Three academics at Oxford University examined monthly investment returns published by 18,383 hedge funds between 1994 and 2011.

They found that 6,906 funds had revised their previous performance figures at least once.

The researchers said this defective data would mislead potential investors.

But they also drew another conclusion of vital interest to investors: the existence of corrections was a good indicator of subsequent poor returns.

"As soon as you detect a revision it is an excellent signal about the future expected returns of the fund, and that is a negative signal," said Tarun Ramadorai, a professor of financial economics at Oxford University and one of the authors of the research.

'Widespread problem'

The research was published in March 2012 by Andrew Patton of Duke University, and Tarun Ramadorai and Michael Streatfield of the Said Business School at Oxford University.

They found that while most "revising" funds had indulged in both upward and downward revisions of their past data, the average size of the downward changes was much bigger than the average size of the upward ones.

Professor Ramadorai and his colleagues described the frequency of revisions as a "widespread problem."

"On average, initially provided returns present a more rosy picture of hedge fund performance than finally revised performance," they said.

"This suggests the danger of prospective investors being wooed into making decisions based on initially-reported histories which are then subsequently revised," they added.

'Good fund managers'

The international hedge fund industry is huge, made up of thousands of privately-owned firms, investing billions of pounds for very wealthy private individuals and professional investors such as pension funds.

The biggest 10% of firms are estimated to hold about 80% of the industry's investments.

Guy Saintfiet, a specialist in hedge funds at the consultancy Aon Hewitt, said the Oxford study painted a fair picture.

"It is one of many studies that confirm there are flaws in data provided by hedge funds," he said.

"It confirms how important it is for investors to do proper due diligence."

Robert Howie, a hedge fund specialist at the consultants Mercer, stressed that just screening the available data on past performance would not be a good way of picking a hedge fund in which to invest.

"A lot of hedge funds are really good fund managers and create a lot of value for their investors," Mr Howie said.

"They have well-run organisations [and] good back offices so part of picking a hedge fund is understanding how they make money, how they might make money in the future, and on top of that if they are they well-run businesses."

Predicting poor returns

The researchers looked at the investment return data of hedge funds, which are published each month on a variety of public databases.

Image caption,
The revisions often go back many years and are not just tidying up data from the past year or so

The academics found that:

  • 38% of the funds in their sample had changed a previous return by at least 0.01%, at least once
  • more than 20% of the funds had revised a previous return by at least 0.5%
  • more than 15% of them had changed a return by at least 1%.

"These are very substantial changes, comparable to, or exceeding the average monthly return in our sample period of 0.64%," the researchers said.
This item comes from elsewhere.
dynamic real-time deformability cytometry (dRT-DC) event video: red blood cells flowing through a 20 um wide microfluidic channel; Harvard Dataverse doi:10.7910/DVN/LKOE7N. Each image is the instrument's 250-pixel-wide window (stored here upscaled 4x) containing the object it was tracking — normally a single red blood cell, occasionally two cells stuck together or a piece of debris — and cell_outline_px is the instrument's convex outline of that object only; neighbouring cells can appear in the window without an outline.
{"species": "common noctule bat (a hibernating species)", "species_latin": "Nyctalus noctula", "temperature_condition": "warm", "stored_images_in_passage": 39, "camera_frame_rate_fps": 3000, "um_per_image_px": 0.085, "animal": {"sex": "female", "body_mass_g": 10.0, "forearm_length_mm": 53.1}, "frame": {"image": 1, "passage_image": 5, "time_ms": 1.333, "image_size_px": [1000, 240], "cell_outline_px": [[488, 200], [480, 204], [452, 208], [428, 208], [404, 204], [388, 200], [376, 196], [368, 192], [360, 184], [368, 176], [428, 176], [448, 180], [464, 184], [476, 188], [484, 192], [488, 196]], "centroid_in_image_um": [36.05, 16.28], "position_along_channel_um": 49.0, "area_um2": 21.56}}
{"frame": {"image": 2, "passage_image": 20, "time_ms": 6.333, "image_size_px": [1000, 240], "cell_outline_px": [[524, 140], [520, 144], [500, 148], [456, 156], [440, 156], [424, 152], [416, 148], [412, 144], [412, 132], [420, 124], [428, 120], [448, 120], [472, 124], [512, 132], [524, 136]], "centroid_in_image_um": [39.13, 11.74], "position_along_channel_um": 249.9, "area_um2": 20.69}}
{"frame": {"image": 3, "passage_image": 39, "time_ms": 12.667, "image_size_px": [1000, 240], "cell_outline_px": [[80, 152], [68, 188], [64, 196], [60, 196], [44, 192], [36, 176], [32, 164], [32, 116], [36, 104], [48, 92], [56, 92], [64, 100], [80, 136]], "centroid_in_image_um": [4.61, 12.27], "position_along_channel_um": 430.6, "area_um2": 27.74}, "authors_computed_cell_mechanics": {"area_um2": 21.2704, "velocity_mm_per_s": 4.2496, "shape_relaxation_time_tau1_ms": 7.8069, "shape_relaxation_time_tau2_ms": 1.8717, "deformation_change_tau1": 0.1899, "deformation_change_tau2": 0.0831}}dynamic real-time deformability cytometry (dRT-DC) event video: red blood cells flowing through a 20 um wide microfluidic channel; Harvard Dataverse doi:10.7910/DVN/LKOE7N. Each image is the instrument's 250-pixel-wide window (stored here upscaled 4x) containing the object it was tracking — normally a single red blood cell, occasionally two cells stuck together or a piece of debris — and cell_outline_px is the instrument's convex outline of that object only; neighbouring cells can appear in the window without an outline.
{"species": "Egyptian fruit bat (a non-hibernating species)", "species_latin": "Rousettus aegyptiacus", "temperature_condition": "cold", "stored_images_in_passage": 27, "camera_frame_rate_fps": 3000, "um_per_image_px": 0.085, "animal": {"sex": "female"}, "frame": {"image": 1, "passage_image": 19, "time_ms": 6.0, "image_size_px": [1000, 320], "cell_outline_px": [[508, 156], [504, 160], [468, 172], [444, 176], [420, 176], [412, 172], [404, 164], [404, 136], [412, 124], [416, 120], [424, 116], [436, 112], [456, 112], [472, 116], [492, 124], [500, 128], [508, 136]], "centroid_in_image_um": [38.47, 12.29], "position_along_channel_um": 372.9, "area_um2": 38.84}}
They went further, deducing that the revision of inaccurate figures indicated funds which were more likely than "non-revising" funds subsequently to lose their investors' money.

"We find that on average, revising funds significantly underperform non-revising funds, and that there is a far greater risk of experiencing a large negative return when investing in a revising fund," the academics argued.
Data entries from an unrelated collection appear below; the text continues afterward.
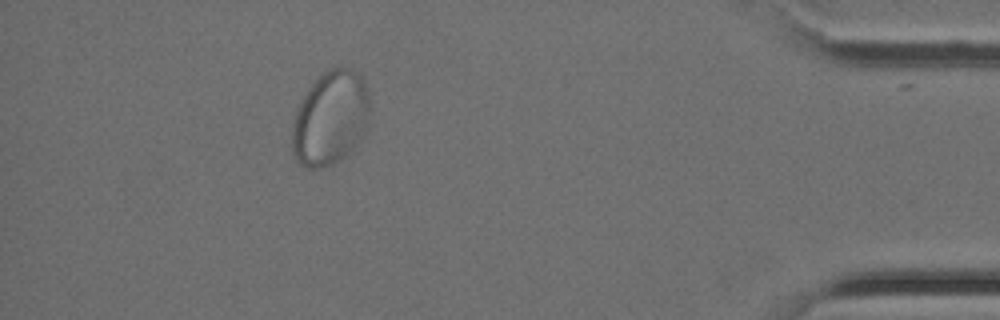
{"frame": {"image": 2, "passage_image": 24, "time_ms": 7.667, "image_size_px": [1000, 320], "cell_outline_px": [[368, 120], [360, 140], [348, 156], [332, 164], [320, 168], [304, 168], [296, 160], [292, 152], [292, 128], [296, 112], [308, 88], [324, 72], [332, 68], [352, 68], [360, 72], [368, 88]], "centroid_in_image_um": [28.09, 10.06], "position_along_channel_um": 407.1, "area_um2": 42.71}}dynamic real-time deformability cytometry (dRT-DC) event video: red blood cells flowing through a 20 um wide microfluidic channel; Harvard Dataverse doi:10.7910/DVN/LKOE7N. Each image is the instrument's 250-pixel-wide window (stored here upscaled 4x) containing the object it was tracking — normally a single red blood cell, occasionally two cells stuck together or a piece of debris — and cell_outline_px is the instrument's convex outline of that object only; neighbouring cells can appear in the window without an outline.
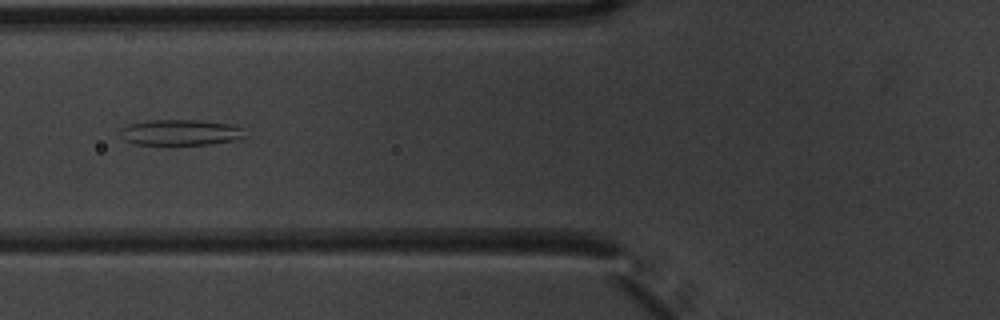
{"species": "common noctule bat (a hibernating species)", "species_latin": "Nyctalus noctula", "temperature_condition": "warm", "stored_images_in_passage": 6, "camera_frame_rate_fps": 3000, "um_per_image_px": 0.085, "animal": {"sex": "male", "body_mass_g": 20.1, "forearm_length_mm": 53.5}, "frame": {"image": 1, "passage_image": 6, "time_ms": 1.667, "image_size_px": [1000, 320], "cell_outline_px": [[248, 136], [244, 140], [212, 144], [132, 144], [124, 140], [120, 132], [120, 128], [128, 124], [148, 120], [200, 120], [228, 124], [244, 128]], "centroid_in_image_um": [15.42, 11.26], "position_along_channel_um": 110.4, "area_um2": 19.13}}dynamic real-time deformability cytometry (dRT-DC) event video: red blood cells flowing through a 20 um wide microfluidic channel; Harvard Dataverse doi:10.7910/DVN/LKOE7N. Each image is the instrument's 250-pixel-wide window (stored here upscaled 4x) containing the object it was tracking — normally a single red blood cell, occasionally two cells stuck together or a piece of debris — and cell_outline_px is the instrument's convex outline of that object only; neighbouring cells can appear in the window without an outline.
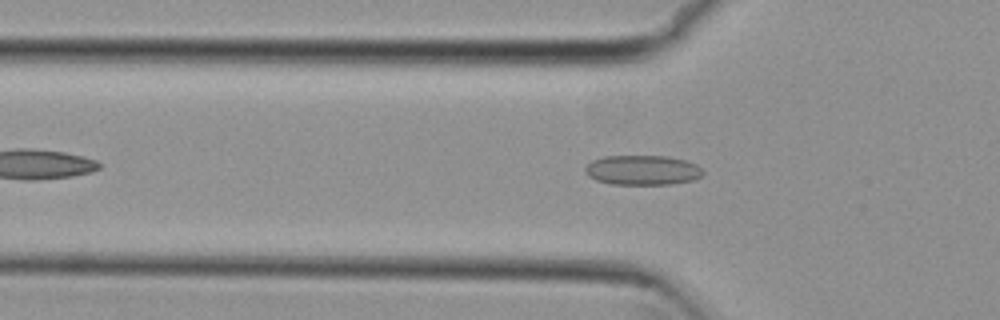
{"species": "common noctule bat (a hibernating species)", "species_latin": "Nyctalus noctula", "temperature_condition": "cold", "stored_images_in_passage": 44, "camera_frame_rate_fps": 3000, "um_per_image_px": 0.085, "animal": {"sex": "female", "body_mass_g": 29.2, "forearm_length_mm": 56.3}, "frame": {"image": 1, "passage_image": 8, "time_ms": 2.333, "image_size_px": [1000, 320], "cell_outline_px": [[704, 172], [700, 176], [692, 180], [672, 184], [612, 184], [596, 180], [588, 176], [584, 172], [584, 168], [592, 160], [604, 156], [668, 156], [684, 160], [696, 164]], "centroid_in_image_um": [54.58, 14.46], "position_along_channel_um": 71.2, "area_um2": 20.4}}
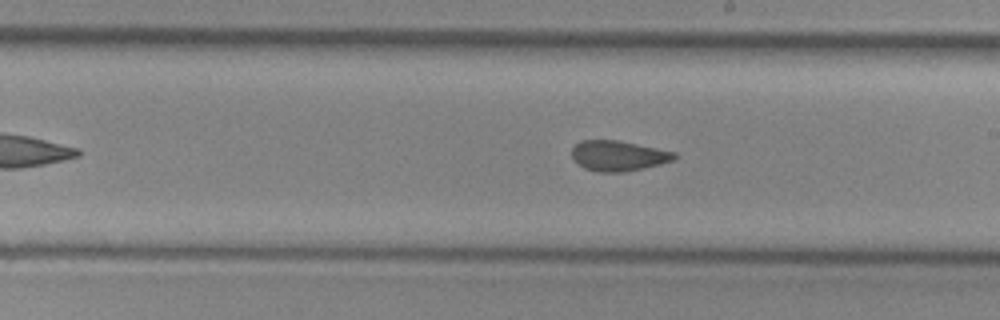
{"frame": {"image": 2, "passage_image": 21, "time_ms": 6.667, "image_size_px": [1000, 320], "cell_outline_px": [[680, 156], [672, 160], [660, 164], [644, 168], [624, 172], [600, 172], [584, 168], [572, 156], [572, 148], [580, 140], [620, 140], [676, 152]], "centroid_in_image_um": [52.59, 13.23], "position_along_channel_um": 236.4, "area_um2": 18.15}}
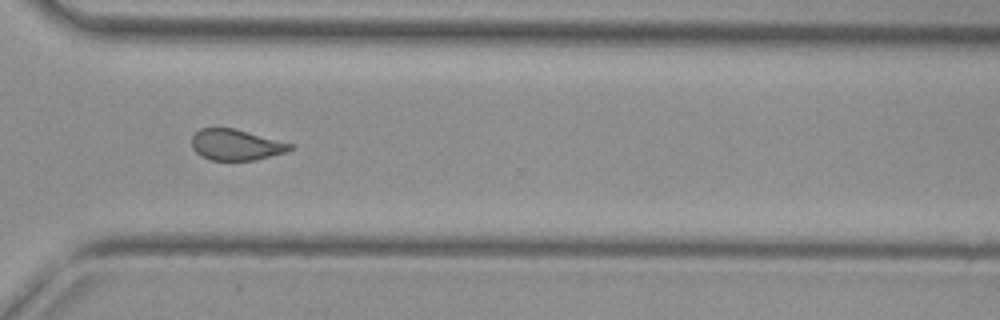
{"frame": {"image": 3, "passage_image": 30, "time_ms": 9.667, "image_size_px": [1000, 320], "cell_outline_px": [[292, 148], [284, 152], [256, 160], [212, 160], [200, 156], [192, 148], [192, 136], [200, 128], [236, 128], [292, 144]], "centroid_in_image_um": [20.01, 12.3], "position_along_channel_um": 350.6, "area_um2": 17.63}, "authors_computed_cell_mechanics": {"area_um2": 18.8428, "velocity_mm_per_s": 3.8062, "shape_relaxation_time_tau1_ms": null, "shape_relaxation_time_tau2_ms": 1.6783, "deformation_change_tau1": null, "deformation_change_tau2": 0.0933}}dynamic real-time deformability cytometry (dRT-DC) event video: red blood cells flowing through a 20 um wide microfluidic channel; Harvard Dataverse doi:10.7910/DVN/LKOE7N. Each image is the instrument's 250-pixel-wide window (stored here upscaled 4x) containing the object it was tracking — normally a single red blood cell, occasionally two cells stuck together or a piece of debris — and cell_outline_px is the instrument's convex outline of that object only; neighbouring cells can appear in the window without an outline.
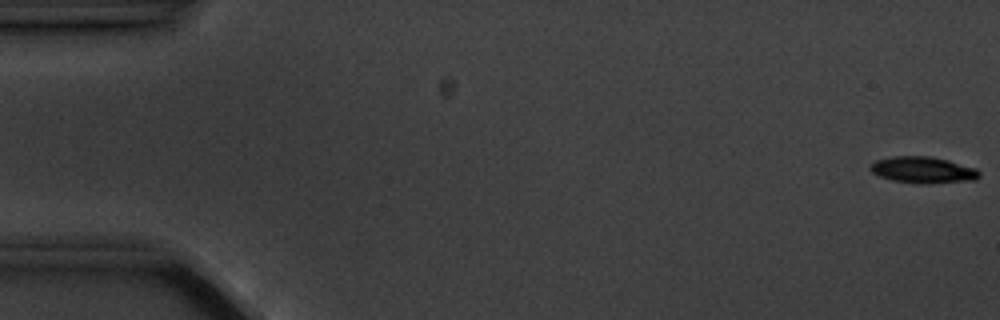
{"species": "common noctule bat (a hibernating species)", "species_latin": "Nyctalus noctula", "temperature_condition": "cold", "stored_images_in_passage": 11, "camera_frame_rate_fps": 3000, "um_per_image_px": 0.085, "animal": {"sex": "male", "body_mass_g": 20.1, "forearm_length_mm": 53.5}, "frame": {"image": 1, "passage_image": 1, "time_ms": 0.0, "image_size_px": [1000, 320], "cell_outline_px": [[980, 176], [976, 180], [928, 184], [892, 180], [880, 176], [872, 172], [868, 168], [876, 160], [892, 156], [928, 156], [948, 160], [976, 168], [980, 172]], "centroid_in_image_um": [78.48, 14.44], "position_along_channel_um": 6.5, "area_um2": 16.76}}
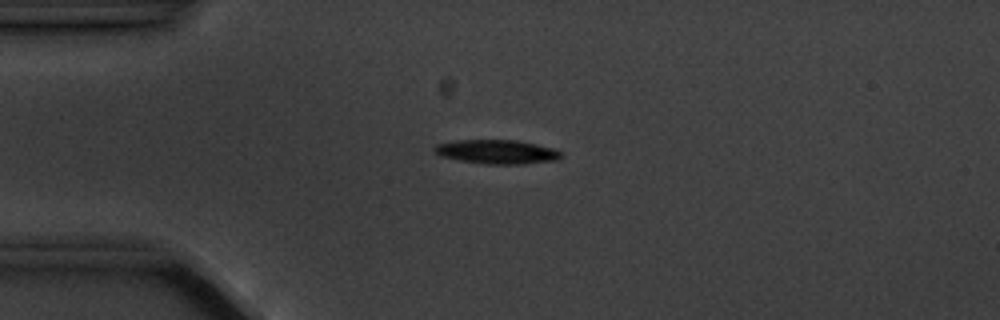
{"frame": {"image": 2, "passage_image": 4, "time_ms": 4.333, "image_size_px": [1000, 320], "cell_outline_px": [[564, 156], [556, 160], [524, 164], [488, 164], [460, 160], [440, 156], [432, 152], [432, 148], [436, 144], [456, 140], [516, 140], [556, 148], [564, 152]], "centroid_in_image_um": [42.26, 12.9], "position_along_channel_um": 42.7, "area_um2": 18.03}}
The trade body for hedge funds, the Alternative Investment Management Association (AIMA) said the researchers had overstated their case.

"Minor revisions to hedge fund valuations are routine and happen for perfectly understandable reasons," said Andrew Baker of the AIMA.

"Calculating the value of a hedge fund, especially those dealing in illiquid or hard-to-value assets, is not an exact science, especially when it is done to a deadline earlier than a formal net asset value (NAV) is struck in order to file a report to a commercial database provider.

"Investors in hedge funds know this very well, and indeed they can be further reassured that regulatory requirements around the marketing of performance track records are very strict in this field,"

Why is this?

Pondering the question of why the revisions took place, the academics said some might be innocuous, merely involving the correction of previous innocent mistakes.

But they found that errors in entering data, such as using the wrong plus or minus sign, putting the decimal point in the wrong place, or transposing adjacent numbers, had taken place with only 3.3% of funds.

Many of the revisions had come in the wake of financial crises or stock market crashes.

This might suggest that some funds were merely updating recently-published figures to bring them in line with fast-moving reality.

But the academics found that in fact many of the revising funds had changed their figures going back far longer.

The researchers raised the possibility that revisions were due to bad management of the funds' operations, such as incorrectly valuing assets, or even dishonesty.

"Most of the revisions pertain to financial crises, but the guys have gone back to revise history that was seven, to 10 to 12 years old in many cases, up to 15 years in some cases," said Professor Ramadorai.

"It seems a little bizarre [but] it is a common-place experience."